AI in manufacturing: What Manufacturers Need to Know About Financial Reporting and Internal Controls
By Allison Wilson, CPA
Artificial intelligence has moved well beyond the pilot stage in manufacturing. Companies are already using it to improve production efficiency, maintenance planning, quality control, and inventory management.
The effects do not stop at the factory floor. Once AI begins shaping production decisions, it also influences forecasting, financial reporting, and audit readiness.
From an accounting perspective, AI does not change the fundamentals of GAAP. It does, however, change the volume of data, the speed of decision-making, and the complexity behind the numbers management ultimately reports.
That is the real issue for manufacturers: capturing the operational upside of AI without weakening financial oversight, internal control, or management accountability.
Where manufacturers are seeing AI deliver results
Most manufacturers are not pursuing sweeping, enterprise-wide AI transformations at the outset. They are deploying targeted tools to solve specific operational problems with measurable cost or throughput implications.
The most common use cases are predictable: predictive maintenance, automated quality inspection, demand forecasting, and inventory optimization. Each depends on large volumes of historical and real-time data to identify patterns that manual review would miss or catch too late.
Predictive maintenance tools analyze sensor data to flag likely equipment failures before they disrupt production. AI-based quality systems use computer vision to identify defects in real time, reducing scrap and rework. Forecasting models assess customer demand and ordering patterns, giving manufacturers a firmer basis for production scheduling and inventory decisions.
The common thread is control. AI helps manufacturers reduce variability, improve responsiveness, and make operating decisions with greater consistency.
How operational improvements affect financial reporting
When AI works operationally, the financial effects usually follow quickly.
Less downtime improves capacity utilization. Fewer defects lower material waste and rework costs. Better forecasting reduces excess inventory and the risk of obsolescence. Over time, those improvements can produce steadier margins and more predictable financial results.
From an accounting standpoint, AI-driven operational changes can affect inventory valuation, standard costing, overhead allocation, and cost of goods sold. More stable production can also make forecasting and budgeting more credible.
None of that translates cleanly into the financial statements unless the underlying data is reliable and the related controls are functioning as intended.
Data quality and internal controls matter more than ever
AI systems amplify the quality of the data they receive, for better or worse. If source data is incomplete, inaccurate, or poorly classified, the output can be flawed even when the underlying tool performs exactly as designed.
Manufacturers should treat AI as another input into financial and operating processes, not as a black box exempt from review.
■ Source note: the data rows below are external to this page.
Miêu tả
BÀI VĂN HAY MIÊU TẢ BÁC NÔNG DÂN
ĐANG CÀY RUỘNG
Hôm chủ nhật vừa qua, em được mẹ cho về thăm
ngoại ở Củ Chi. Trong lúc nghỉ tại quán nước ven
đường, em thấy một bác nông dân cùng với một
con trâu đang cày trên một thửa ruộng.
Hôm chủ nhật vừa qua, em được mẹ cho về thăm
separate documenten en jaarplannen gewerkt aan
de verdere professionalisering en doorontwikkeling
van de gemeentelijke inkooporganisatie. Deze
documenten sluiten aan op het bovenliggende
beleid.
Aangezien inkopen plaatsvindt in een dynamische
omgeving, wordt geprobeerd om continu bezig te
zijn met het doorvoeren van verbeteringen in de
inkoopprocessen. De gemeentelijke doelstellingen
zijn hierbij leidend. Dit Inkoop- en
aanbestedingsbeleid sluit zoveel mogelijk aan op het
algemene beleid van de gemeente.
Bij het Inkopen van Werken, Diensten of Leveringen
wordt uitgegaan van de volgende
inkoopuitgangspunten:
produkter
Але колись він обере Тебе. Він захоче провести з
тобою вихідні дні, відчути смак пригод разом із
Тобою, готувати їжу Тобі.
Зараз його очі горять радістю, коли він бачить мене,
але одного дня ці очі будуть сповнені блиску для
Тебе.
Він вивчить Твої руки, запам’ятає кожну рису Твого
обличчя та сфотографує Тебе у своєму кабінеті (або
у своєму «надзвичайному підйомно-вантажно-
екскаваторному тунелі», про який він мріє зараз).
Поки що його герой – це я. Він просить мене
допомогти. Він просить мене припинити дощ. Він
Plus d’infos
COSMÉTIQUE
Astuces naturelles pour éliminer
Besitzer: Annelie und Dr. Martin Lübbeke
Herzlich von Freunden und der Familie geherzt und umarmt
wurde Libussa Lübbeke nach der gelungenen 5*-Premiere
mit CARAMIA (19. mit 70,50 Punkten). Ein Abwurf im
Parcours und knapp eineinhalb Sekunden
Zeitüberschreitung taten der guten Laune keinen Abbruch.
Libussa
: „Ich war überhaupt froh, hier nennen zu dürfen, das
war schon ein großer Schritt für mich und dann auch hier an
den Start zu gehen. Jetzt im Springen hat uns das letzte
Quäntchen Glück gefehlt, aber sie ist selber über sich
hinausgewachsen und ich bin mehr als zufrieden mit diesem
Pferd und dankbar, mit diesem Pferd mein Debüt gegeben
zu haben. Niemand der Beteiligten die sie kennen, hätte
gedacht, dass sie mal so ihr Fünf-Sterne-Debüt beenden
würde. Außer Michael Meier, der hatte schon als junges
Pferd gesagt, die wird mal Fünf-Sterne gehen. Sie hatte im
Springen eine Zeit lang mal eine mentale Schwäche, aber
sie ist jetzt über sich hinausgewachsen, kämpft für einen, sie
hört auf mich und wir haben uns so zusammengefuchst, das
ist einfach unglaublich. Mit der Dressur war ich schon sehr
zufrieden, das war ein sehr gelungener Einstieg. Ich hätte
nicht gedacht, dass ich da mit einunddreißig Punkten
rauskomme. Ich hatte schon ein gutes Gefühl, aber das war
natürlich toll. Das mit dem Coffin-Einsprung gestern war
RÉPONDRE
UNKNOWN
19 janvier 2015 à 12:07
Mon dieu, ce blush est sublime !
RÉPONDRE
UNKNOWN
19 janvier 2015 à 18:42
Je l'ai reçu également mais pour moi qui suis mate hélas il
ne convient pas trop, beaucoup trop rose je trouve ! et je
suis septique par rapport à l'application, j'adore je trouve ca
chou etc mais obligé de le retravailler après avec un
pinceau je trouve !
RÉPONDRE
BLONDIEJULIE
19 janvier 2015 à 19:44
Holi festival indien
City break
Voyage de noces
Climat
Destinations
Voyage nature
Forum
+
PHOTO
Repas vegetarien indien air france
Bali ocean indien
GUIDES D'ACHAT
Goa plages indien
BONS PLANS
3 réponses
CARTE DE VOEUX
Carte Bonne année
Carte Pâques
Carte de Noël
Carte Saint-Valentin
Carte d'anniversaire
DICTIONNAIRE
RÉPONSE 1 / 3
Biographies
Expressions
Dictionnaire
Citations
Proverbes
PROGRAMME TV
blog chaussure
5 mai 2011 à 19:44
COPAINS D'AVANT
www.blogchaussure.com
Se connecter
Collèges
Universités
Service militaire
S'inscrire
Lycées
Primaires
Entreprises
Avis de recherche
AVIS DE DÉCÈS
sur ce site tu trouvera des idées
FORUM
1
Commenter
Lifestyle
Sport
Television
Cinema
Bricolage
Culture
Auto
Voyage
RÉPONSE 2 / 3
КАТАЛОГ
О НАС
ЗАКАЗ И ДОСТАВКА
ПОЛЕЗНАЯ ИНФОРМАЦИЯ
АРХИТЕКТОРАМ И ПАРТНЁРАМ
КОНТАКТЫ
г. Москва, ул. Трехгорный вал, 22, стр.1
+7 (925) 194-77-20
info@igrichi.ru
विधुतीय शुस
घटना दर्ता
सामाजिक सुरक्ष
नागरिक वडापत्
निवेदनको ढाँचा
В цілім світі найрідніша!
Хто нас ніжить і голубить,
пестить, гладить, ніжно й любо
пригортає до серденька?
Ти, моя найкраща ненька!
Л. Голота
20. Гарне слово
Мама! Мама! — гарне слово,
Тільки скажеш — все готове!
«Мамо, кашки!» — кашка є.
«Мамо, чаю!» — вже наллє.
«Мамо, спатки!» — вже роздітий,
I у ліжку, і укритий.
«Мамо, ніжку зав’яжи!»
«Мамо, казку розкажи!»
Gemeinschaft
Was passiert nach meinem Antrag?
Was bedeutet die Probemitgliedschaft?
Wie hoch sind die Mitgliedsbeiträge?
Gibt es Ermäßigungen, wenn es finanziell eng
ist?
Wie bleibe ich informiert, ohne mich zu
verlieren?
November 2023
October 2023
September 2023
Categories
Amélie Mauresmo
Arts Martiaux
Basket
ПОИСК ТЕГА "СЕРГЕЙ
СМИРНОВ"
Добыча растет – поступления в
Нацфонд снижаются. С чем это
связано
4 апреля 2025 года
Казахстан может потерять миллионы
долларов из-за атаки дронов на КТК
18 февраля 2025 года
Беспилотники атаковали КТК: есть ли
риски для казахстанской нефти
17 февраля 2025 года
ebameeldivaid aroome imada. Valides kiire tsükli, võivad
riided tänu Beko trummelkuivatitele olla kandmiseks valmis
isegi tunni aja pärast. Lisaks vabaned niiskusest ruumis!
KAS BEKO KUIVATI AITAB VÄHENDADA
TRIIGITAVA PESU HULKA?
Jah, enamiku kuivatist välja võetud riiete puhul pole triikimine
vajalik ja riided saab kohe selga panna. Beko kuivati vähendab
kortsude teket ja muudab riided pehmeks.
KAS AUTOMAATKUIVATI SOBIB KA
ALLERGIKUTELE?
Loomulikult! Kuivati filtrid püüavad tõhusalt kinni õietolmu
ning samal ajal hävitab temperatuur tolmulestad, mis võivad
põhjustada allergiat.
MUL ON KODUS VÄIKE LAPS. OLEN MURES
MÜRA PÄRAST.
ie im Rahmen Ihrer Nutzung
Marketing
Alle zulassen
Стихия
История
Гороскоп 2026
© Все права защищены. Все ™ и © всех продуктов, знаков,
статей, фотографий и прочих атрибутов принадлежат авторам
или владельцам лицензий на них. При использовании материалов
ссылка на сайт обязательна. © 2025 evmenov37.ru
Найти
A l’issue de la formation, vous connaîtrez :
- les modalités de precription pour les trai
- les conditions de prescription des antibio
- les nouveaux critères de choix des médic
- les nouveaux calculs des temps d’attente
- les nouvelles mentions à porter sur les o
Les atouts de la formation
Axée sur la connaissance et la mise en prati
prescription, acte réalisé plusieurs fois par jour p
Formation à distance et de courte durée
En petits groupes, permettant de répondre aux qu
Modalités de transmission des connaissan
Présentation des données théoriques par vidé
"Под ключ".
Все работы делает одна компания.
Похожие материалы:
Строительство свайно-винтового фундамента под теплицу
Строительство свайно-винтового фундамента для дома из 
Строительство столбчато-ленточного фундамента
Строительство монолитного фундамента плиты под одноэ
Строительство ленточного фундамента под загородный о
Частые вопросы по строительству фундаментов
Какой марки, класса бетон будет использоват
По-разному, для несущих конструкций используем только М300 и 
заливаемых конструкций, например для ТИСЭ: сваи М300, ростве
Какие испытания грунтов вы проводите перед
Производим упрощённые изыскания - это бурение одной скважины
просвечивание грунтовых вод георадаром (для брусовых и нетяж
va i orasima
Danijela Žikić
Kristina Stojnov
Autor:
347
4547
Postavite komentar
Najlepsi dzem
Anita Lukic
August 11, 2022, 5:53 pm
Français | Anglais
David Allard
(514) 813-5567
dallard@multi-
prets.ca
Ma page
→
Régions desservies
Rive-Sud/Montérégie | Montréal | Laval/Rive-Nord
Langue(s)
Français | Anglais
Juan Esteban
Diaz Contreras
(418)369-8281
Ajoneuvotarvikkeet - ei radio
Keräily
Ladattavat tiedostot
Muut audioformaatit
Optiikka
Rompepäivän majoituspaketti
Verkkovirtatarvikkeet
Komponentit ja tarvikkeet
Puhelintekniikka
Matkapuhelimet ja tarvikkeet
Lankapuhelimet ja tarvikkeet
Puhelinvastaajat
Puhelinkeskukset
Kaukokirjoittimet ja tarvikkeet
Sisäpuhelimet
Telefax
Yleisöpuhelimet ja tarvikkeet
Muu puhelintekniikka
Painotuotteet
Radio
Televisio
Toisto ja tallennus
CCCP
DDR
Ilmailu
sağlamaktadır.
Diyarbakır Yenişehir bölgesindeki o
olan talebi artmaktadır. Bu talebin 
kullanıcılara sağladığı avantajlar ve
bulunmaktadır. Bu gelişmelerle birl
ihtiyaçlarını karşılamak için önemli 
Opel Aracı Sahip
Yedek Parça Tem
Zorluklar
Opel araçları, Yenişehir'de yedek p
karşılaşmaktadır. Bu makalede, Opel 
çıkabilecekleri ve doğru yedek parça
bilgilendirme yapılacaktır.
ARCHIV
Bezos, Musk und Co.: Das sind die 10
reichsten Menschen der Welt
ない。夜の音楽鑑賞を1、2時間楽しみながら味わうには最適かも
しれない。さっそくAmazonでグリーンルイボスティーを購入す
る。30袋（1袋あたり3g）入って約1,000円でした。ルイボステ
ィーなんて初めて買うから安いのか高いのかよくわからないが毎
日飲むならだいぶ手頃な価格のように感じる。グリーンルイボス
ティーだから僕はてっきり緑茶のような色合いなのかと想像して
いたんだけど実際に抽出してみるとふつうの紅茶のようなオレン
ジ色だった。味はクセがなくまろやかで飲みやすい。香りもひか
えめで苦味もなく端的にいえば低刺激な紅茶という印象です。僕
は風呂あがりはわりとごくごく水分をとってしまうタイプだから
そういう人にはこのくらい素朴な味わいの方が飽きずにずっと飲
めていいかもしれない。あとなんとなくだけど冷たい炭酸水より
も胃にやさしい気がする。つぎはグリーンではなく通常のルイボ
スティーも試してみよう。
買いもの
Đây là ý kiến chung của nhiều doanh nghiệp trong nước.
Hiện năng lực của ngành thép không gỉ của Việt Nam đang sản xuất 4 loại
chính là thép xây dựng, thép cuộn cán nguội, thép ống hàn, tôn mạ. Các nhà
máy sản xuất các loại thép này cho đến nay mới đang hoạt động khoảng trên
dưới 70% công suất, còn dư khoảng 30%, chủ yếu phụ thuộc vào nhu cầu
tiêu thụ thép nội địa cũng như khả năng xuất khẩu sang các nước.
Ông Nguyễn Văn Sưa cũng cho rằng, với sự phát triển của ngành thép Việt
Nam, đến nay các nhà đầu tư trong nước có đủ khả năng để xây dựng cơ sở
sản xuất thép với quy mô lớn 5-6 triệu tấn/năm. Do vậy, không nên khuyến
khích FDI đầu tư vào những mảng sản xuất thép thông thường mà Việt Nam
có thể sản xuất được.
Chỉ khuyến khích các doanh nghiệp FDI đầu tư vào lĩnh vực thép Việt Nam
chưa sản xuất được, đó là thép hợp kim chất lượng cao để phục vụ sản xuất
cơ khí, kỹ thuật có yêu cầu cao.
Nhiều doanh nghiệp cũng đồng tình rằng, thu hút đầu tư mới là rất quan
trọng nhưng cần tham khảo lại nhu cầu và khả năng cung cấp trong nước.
Effective controls around AI-enabled processes typically include:
- Validating data sources before information enters the model.
- Restricting access to model settings, assumptions, and override capabilities.
- Maintaining records of significant changes to models, inputs, and data sources.
- Requiring management review of AI-generated outputs against historical results and current operating expectations.
If AI-generated forecasts are influencing inventory reserves or production planning, management should test those outputs for reasonableness and consistency before relying on them in financial reporting.
Auditors are not evaluating whether an AI model is fashionable or sophisticated. They are assessing whether the information it produces is reliable, complete, and subject to appropriate review.
Human judgment still plays a critical role
However advanced these tools become, they do not replace management judgment or accounting expertise.
Judgments about inventory reserves, capitalization policies, impairment, overhead allocation, and standard cost changes still require human analysis. In many cases, AI simply accelerates the flow of information into those decisions.
That speed creates its own pressure. If an AI tool repeatedly recommends changes to production schedules or inventory levels, management still has to determine whether those recommendations are sound, whether they are being applied consistently, and whether the financial effects are being captured correctly.
Manufacturers that use AI well typically maintain clear documentation showing how outputs are used, who reviews them, and when management overrides or rejects an automated recommendation. That documentation matters for internal control. It also matters when the auditors arrive.
Governance should grow alongside AI adoption
As AI becomes more embedded in manufacturing, governance has to mature with it.
Manufacturers need visibility into where AI is being used, clear ownership of AI-enabled processes, and defined accountability for data quality, review procedures, and exception handling.
This does not require an elaborate governance structure on day one. In many organizations, it starts with straightforward policies, clearly assigned review responsibilities, and close coordination among operations, IT, and finance.
Done properly, those practices strengthen existing internal control frameworks while supporting both operational efficiency and reliable financial reporting.
Bottom line
Manufacturers tend to get the best results from AI when they adopt it with discipline. They focus on specific use cases, test the outputs, and incorporate the tools into existing operating and financial control structures rather than treating AI as a separate initiative.
For finance and accounting teams, that discipline is not optional. AI can improve forecasting, reduce inefficiency, and sharpen decision-making, but only when it is supported by reliable data, effective controls, and consistent human review.
The manufacturers that benefit most will not be the ones using the most AI. They will be the ones using it well enough to improve operations and still trust the numbers behind their decisions.